BEGIN

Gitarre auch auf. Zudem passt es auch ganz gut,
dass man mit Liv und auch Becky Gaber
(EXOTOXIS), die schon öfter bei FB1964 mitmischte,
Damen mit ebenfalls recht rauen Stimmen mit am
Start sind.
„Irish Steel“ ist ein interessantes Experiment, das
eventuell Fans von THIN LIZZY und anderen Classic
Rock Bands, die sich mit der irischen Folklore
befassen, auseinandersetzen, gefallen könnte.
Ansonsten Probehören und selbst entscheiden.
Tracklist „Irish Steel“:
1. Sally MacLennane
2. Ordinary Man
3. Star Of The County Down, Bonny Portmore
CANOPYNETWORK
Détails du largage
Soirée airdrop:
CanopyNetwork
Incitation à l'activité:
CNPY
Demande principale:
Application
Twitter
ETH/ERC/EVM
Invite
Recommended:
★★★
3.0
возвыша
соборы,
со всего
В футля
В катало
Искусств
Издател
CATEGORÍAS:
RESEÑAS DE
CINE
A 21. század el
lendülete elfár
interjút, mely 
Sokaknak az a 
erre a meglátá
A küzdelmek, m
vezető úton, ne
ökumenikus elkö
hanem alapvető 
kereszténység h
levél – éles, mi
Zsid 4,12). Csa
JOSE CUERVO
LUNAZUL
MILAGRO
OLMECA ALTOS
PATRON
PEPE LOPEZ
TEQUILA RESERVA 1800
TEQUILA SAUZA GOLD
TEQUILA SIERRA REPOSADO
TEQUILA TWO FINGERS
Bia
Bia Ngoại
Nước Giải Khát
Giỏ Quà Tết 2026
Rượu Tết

END

(Task description) Gather all lines of the records that include the word "Steel".

(Output below)
„Irish Steel“ ist ein interessantes Experiment, das
Tracklist „Irish Steel“:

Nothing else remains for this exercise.